In Mexico, succession also follows a domicile-based system, combined with lex situs rules for immovable property. Although there is no formal mechanism for choosing the applicable law, in practice it is advisable to structure separate wills for different jurisdictions, provided they are consistent and coordinated.

In the US, a fragmented system applies, distinguishing between movable property, governed by domicile, and immovable property, governed by lex situs. The absence of a unified framework for choice of law increases the importance of careful estate planning.

Across jurisdictions, forced heirship rules remain a key constraint. While Spain, Colombia and Brazil impose limitations on testamentary freedom, the US and Mexico allow greater flexibility, although such flexibility may be limited in cross-border contexts.

The taxation of inheritance and gifts

The final part of the discussion focused on the taxation of wealth transfers.

There are three main models: systems taxing the recipient (Spain, Brazil), systems taxing transfers under income tax rules at the recipient level (Mexico, Colombia) and the US system that taxes the estate or donor.

In Colombia, inheritance and gifts are taxed at the level of the recipient under income tax rules, typically as capital gains, depending on the applicable residence and asset location.

In Mexico, there is no inheritance or estate tax as such, although taxation may arise at the level of the recipient. In cross-border situations, transfers of Mexican assets may be taxed on a gross basis, potentially resulting in significant tax exposure.

In Brazil, inheritance and gift tax is levied at the state level, with the recipient as the taxpayer. Recent legislative developments have introduced clearer rules for cross-border scenarios, although implementation of these rules is ongoing.

In the US, estate and gift taxes are levied at the level of the transferor, based on worldwide assets for US persons and US situs assets for non-residents. Trust structures are commonly used, although they may create mismatches in international contexts.

In Spain, inheritance and gift tax is levied at the level of the beneficiary, with worldwide taxation for residents and territorial taxation for non-residents. Significant regional reliefs, often up to 99 per cent, apply for transfers between close relatives and family businesses, creating opportunities as well as complexity.

Conclusion and final remarks

The panel session demonstrated that cross-border estate planning for Latin American families requires a genuinely integrated, multijurisdictional approach.

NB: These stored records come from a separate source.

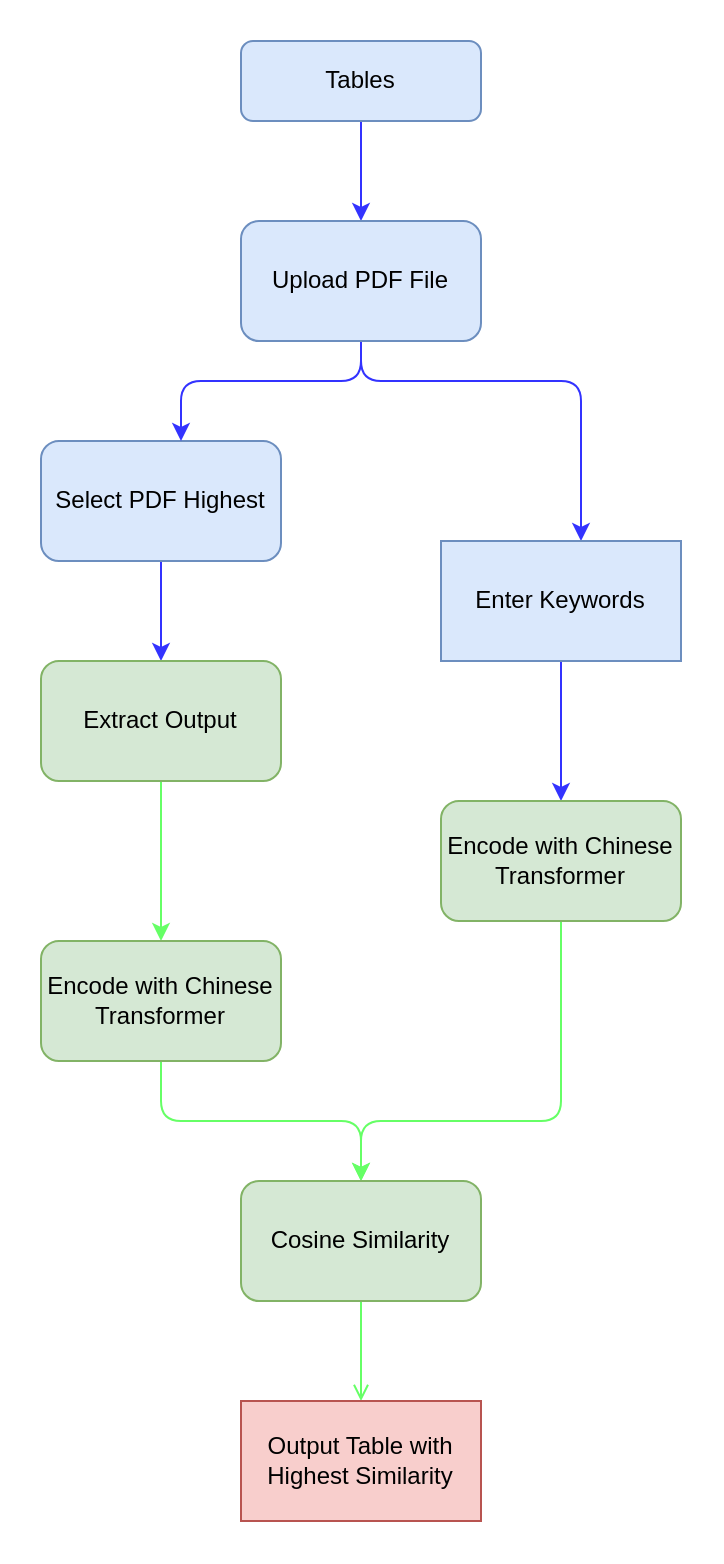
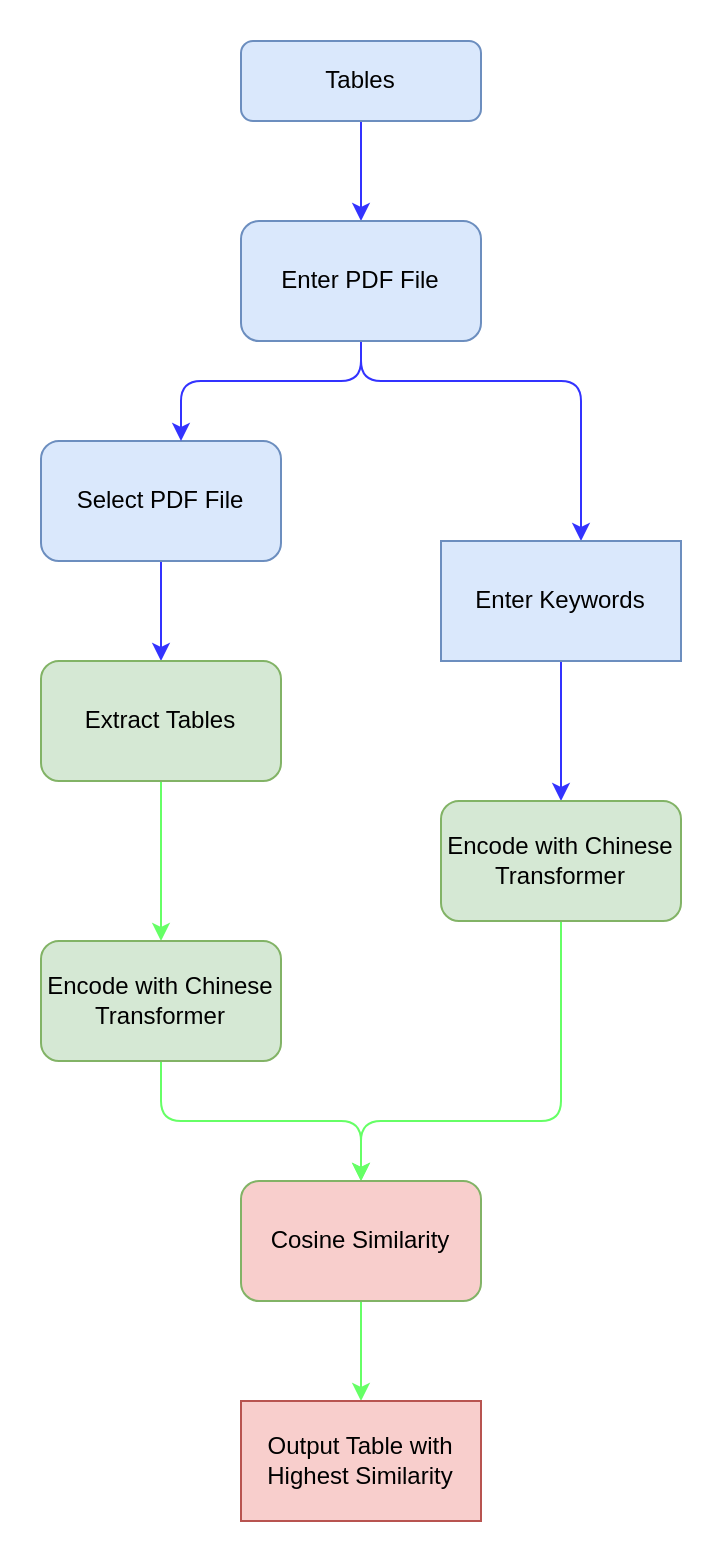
  <mxCell id="0" />
  <mxCell id="1" parent="0" />
  <mxCell id="2" style="edgeStyle=orthogonalEdgeStyle;rounded=1;orthogonalLoop=1;jettySize=auto;html=1;exitX=0.5;exitY=1;exitDx=0;exitDy=0;fillColor=#dae8fc;strokeColor=#3333FF;strokeWidth=1;" edge="1" parent="1" source="3" target="8"><mxGeometry relative="1" as="geometry" /></mxCell>
  <mxCell id="3" value="Tables" style="rounded=1;whiteSpace=wrap;html=1;fontSize=12;glass=0;strokeWidth=1;shadow=0;fillColor=#dae8fc;strokeColor=#6c8ebf;" parent="1" vertex="1"><mxGeometry x="120" y="20" width="120" height="40" as="geometry" /></mxCell>
  <mxCell id="4" style="edgeStyle=orthogonalEdgeStyle;rounded=1;orthogonalLoop=1;jettySize=auto;html=1;exitX=0.5;exitY=1;exitDx=0;exitDy=0;entryX=0.5;entryY=0;entryDx=0;entryDy=0;strokeWidth=1;strokeColor=#3333ff;" edge="1" parent="1" source="5" target="14"><mxGeometry relative="1" as="geometry"><mxPoint x="80" y="320" as="targetPoint" /></mxGeometry></mxCell>
- <mxCell id="5" value="Select PDF Highest" style="rounded=1;whiteSpace=wrap;html=1;fillColor=#dae8fc;strokeColor=#6c8ebf;strokeWidth=1;" vertex="1" parent="1"><mxGeometry x="20" y="220" width="120" height="60" as="geometry" /></mxCell>
+ <mxCell id="5" value="Select PDF File" style="rounded=1;whiteSpace=wrap;html=1;fillColor=#dae8fc;strokeColor=#6c8ebf;strokeWidth=1;" vertex="1" parent="1"><mxGeometry x="20" y="220" width="120" height="60" as="geometry" /></mxCell>
  <mxCell id="6" style="edgeStyle=orthogonalEdgeStyle;rounded=1;orthogonalLoop=1;jettySize=auto;html=1;exitX=0.5;exitY=1;exitDx=0;exitDy=0;strokeWidth=1;strokeColor=#3333ff;" edge="1" parent="1" source="8" target="5"><mxGeometry relative="1" as="geometry"><Array as="points"><mxPoint x="180" y="190" /><mxPoint x="90" y="190" /></Array></mxGeometry></mxCell>
  <mxCell id="7" style="edgeStyle=orthogonalEdgeStyle;rounded=1;orthogonalLoop=1;jettySize=auto;html=1;exitX=0.5;exitY=1;exitDx=0;exitDy=0;strokeWidth=1;strokeColor=#3333ff;" edge="1" parent="1" source="8" target="10"><mxGeometry relative="1" as="geometry"><Array as="points"><mxPoint x="180" y="190" /><mxPoint x="290" y="190" /></Array></mxGeometry></mxCell>
- <mxCell id="8" value="Upload PDF File" style="rounded=1;whiteSpace=wrap;html=1;fillColor=#dae8fc;strokeColor=#6c8ebf;strokeWidth=1;" vertex="1" parent="1"><mxGeometry x="120" y="110" width="120" height="60" as="geometry" /></mxCell>
+ <mxCell id="8" value="Enter PDF File" style="rounded=1;whiteSpace=wrap;html=1;fillColor=#dae8fc;strokeColor=#6c8ebf;strokeWidth=1;" vertex="1" parent="1"><mxGeometry x="120" y="110" width="120" height="60" as="geometry" /></mxCell>
  <mxCell id="9" value="" style="edgeStyle=orthogonalEdgeStyle;rounded=1;orthogonalLoop=1;jettySize=auto;html=1;strokeWidth=1;strokeColor=#3333ff;" edge="1" parent="1" source="10" target="12"><mxGeometry relative="1" as="geometry" /></mxCell>
  <mxCell id="10" value="Enter Keywords" style="whiteSpace=wrap;html=1;fillColor=#dae8fc;strokeColor=#6c8ebf;strokeWidth=1;rounded=0;" vertex="1" parent="1"><mxGeometry x="220" y="270" width="120" height="60" as="geometry" /></mxCell>
  <mxCell id="11" style="edgeStyle=orthogonalEdgeStyle;rounded=1;orthogonalLoop=1;jettySize=auto;html=1;exitX=0.5;exitY=1;exitDx=0;exitDy=0;entryX=0.5;entryY=0;entryDx=0;entryDy=0;strokeWidth=1;strokeColor=#66FF66;" edge="1" parent="1" source="12" target="18"><mxGeometry relative="1" as="geometry"><Array as="points"><mxPoint x="280" y="560" /><mxPoint x="180" y="560" /></Array></mxGeometry></mxCell>
  <mxCell id="12" value="Encode with Chinese Transformer" style="rounded=1;whiteSpace=wrap;html=1;fillColor=#d5e8d4;strokeColor=#82b366;strokeWidth=1;" vertex="1" parent="1"><mxGeometry x="220" y="400" width="120" height="60" as="geometry" /></mxCell>
  <mxCell id="13" value="" style="edgeStyle=orthogonalEdgeStyle;rounded=1;orthogonalLoop=1;jettySize=auto;html=1;strokeWidth=1;strokeColor=#66FF66;" edge="1" parent="1" source="14" target="16"><mxGeometry relative="1" as="geometry" /></mxCell>
- <mxCell id="14" value="Extract Output" style="rounded=1;whiteSpace=wrap;html=1;fillColor=#d5e8d4;strokeColor=#82b366;strokeWidth=1;" vertex="1" parent="1"><mxGeometry x="20" y="330" width="120" height="60" as="geometry" /></mxCell>
+ <mxCell id="14" value="Extract Tables" style="rounded=1;whiteSpace=wrap;html=1;fillColor=#d5e8d4;strokeColor=#82b366;strokeWidth=1;" vertex="1" parent="1"><mxGeometry x="20" y="330" width="120" height="60" as="geometry" /></mxCell>
  <mxCell id="15" style="edgeStyle=orthogonalEdgeStyle;rounded=1;orthogonalLoop=1;jettySize=auto;html=1;exitX=0.5;exitY=1;exitDx=0;exitDy=0;entryX=0.5;entryY=0;entryDx=0;entryDy=0;strokeWidth=1;strokeColor=#66FF66;" edge="1" parent="1" source="16" target="18"><mxGeometry relative="1" as="geometry" /></mxCell>
  <mxCell id="16" value="Encode with Chinese Transformer" style="rounded=1;whiteSpace=wrap;html=1;fillColor=#d5e8d4;strokeColor=#82b366;strokeWidth=1;" vertex="1" parent="1"><mxGeometry x="20" y="470" width="120" height="60" as="geometry" /></mxCell>
- <mxCell id="17" value="" style="edgeStyle=orthogonalEdgeStyle;rounded=1;orthogonalLoop=1;jettySize=auto;html=1;strokeWidth=1;strokeColor=#66FF66;endArrow=open;" edge="1" parent="1" source="18" target="19"><mxGeometry relative="1" as="geometry" /></mxCell>
- <mxCell id="18" value="Cosine Similarity" style="rounded=1;whiteSpace=wrap;html=1;fillColor=#d5e8d4;strokeColor=#82b366;strokeWidth=1;" vertex="1" parent="1"><mxGeometry x="120" y="590" width="120" height="60" as="geometry" /></mxCell>
+ <mxCell id="17" value="" style="edgeStyle=orthogonalEdgeStyle;rounded=1;orthogonalLoop=1;jettySize=auto;html=1;strokeWidth=1;strokeColor=#66FF66;" edge="1" parent="1" source="18" target="19"><mxGeometry relative="1" as="geometry" /></mxCell>
+ <mxCell id="18" value="Cosine Similarity" style="rounded=1;whiteSpace=wrap;html=1;fillColor=#f8cecc;strokeColor=#82b366;strokeWidth=1;" vertex="1" parent="1"><mxGeometry x="120" y="590" width="120" height="60" as="geometry" /></mxCell>
  <mxCell id="19" value="Output Table with Highest Similarity" style="whiteSpace=wrap;html=1;fillColor=#f8cecc;strokeColor=#b85450;strokeWidth=1;rounded=0;" vertex="1" parent="1"><mxGeometry x="120" y="700" width="120" height="60" as="geometry" /></mxCell>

Differences in matrimonial regimes, succession rules and tax systems do not operate in isolation but interact in ways that may significantly alter the intended outcome of any estate planning structure.

A central challenge lies in the coexistence of different connecting factors, domicile, habitual residence, nationality and situs of assets, across jurisdictions. While some systems allow flexibility, others impose strict limitations through forced heirship or territorial rules, potentially undermining planning strategies.

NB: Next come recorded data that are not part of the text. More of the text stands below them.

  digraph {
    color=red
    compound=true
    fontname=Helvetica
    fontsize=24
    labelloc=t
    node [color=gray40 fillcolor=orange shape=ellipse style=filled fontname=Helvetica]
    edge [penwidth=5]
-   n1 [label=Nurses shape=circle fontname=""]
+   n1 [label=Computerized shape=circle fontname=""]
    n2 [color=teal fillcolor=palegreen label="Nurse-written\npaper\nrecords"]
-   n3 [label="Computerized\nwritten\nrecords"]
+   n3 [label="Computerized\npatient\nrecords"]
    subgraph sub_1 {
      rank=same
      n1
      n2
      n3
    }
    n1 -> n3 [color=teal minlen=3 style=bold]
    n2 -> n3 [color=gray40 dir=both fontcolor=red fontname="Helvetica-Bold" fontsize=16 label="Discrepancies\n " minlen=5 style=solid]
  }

The session also highlighted the risks arising from divergent tax models, particularly where systems tax different people or apply different valuation and timing rules. Without proper coordination, these differences may result in inefficiencies or double taxation.

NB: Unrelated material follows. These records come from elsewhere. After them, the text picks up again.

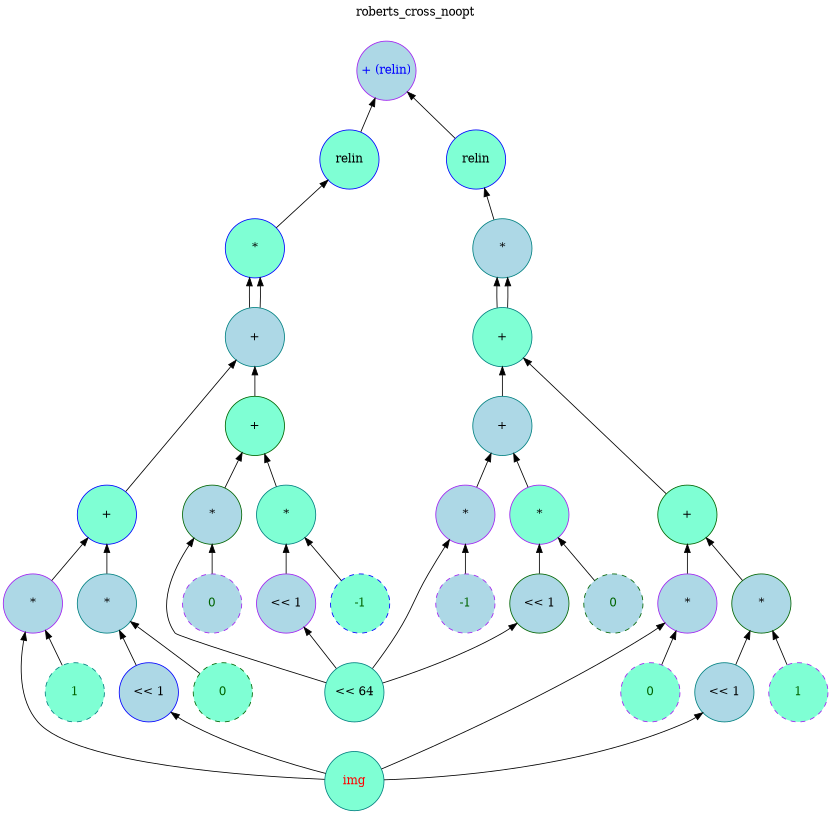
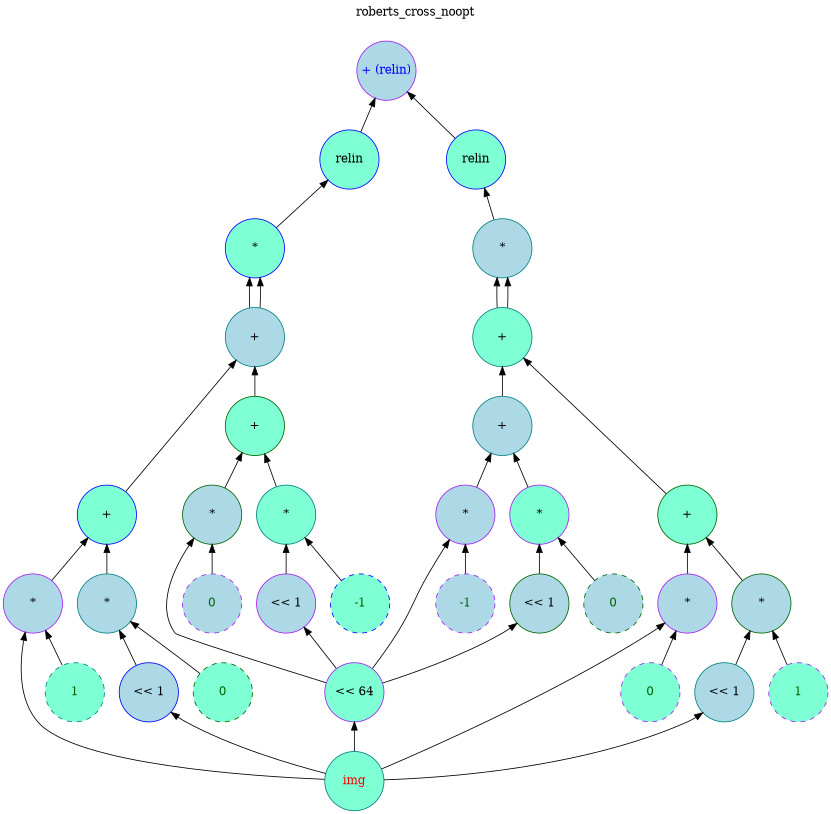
  digraph {
    label=roberts_cross_noopt
    labelloc=t
    node [color=purple fillcolor=lightblue fontcolor=black margin=0 shape=circle style="solid,filled"]
    edge [dir=back]
    n1 [color=teal fillcolor=aquamarine fontcolor=red label=img width=1]
    n2 [color=teal fillcolor=aquamarine fontcolor=darkgreen label=1 style="dashed,filled" width=1]
    n3 [label="*" width=1]
    n4 [color=blue label="<< 1" width=1]
    n5 [color=darkgreen fillcolor=aquamarine fontcolor=darkgreen label=0 style="dashed,filled" width=1]
    n6 [color=teal label="*" width=1]
    n7 [color=blue fillcolor=aquamarine label="+" width=1]
-   n8 [color=teal fillcolor=aquamarine label="<< 64" width=1]
+   n8 [fillcolor=aquamarine label="<< 64" width=1]
    n9 [fontcolor=darkgreen label=0 style="dashed,filled" width=1]
    n10 [color=darkgreen label="*" width=1]
    n11 [label="<< 1" width=1]
    n12 [color=blue fillcolor=aquamarine fontcolor=darkgreen label=-1 style="dashed,filled" width=1]
    n13 [color=teal fillcolor=aquamarine label="*" width=1]
    n14 [color=darkgreen fillcolor=aquamarine label="+" width=1]
    n15 [color=teal label="+" width=1]
    n16 [color=blue fillcolor=aquamarine label="*" width=1]
    n17 [color=blue fillcolor=aquamarine label=relin width=1]
    n18 [fillcolor=aquamarine fontcolor=darkgreen label=0 style="dashed,filled" width=1]
    n19 [label="*" width=1]
    n20 [color=teal label="<< 1" width=1]
    n21 [fillcolor=aquamarine fontcolor=darkgreen label=1 style="dashed,filled" width=1]
    n22 [color=darkgreen label="*" width=1]
    n23 [color=darkgreen fillcolor=aquamarine label="+" width=1]
    n24 [fontcolor=darkgreen label=-1 style="dashed,filled" width=1]
    n25 [label="*" width=1]
    n26 [color=darkgreen label="<< 1" width=1]
    n27 [color=darkgreen fontcolor=darkgreen label=0 style="dashed,filled" width=1]
    n28 [fillcolor=aquamarine label="*" width=1]
    n29 [color=teal label="+" width=1]
    n30 [color=teal fillcolor=aquamarine label="+" width=1]
    n31 [color=teal label="*" width=1]
    n32 [color=blue fillcolor=aquamarine label=relin width=1]
    n33 [fontcolor=blue label="+ (relin)" width=1]
    n3 -> n1
    n3 -> n2
    n4 -> n1
    n6 -> n4
    n6 -> n5
    n7 -> n3
    n7 -> n6
+   n8 -> n1
    n10 -> n8
    n10 -> n9
    n11 -> n8
    n13 -> n11
    n13 -> n12
    n14 -> n10
    n14 -> n13
    n15 -> n7
    n15 -> n14
    n16 -> n15
    n16 -> n15
    n17 -> n16
    n19 -> n1
    n19 -> n18
    n20 -> n1
    n22 -> n20
    n22 -> n21
    n23 -> n19
    n23 -> n22
    n25 -> n8
    n25 -> n24
    n26 -> n8
    n28 -> n26
    n28 -> n27
    n29 -> n25
    n29 -> n28
    n30 -> n23
    n30 -> n29
    n31 -> n30
    n31 -> n30
    n32 -> n31
    n33 -> n17
    n33 -> n32
  }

Ultimately, effective estate planning requires anticipating how legal systems will interact in practice. As emphasised throughout the session, this demands close collaboration between advisers across jurisdictions and a careful alignment of the relevant legal, tax and personal considerations. In an increasingly global environment, the objective is not only to design structures that work in one jurisdiction, but to ensure that they operate coherently and effectively across all of them.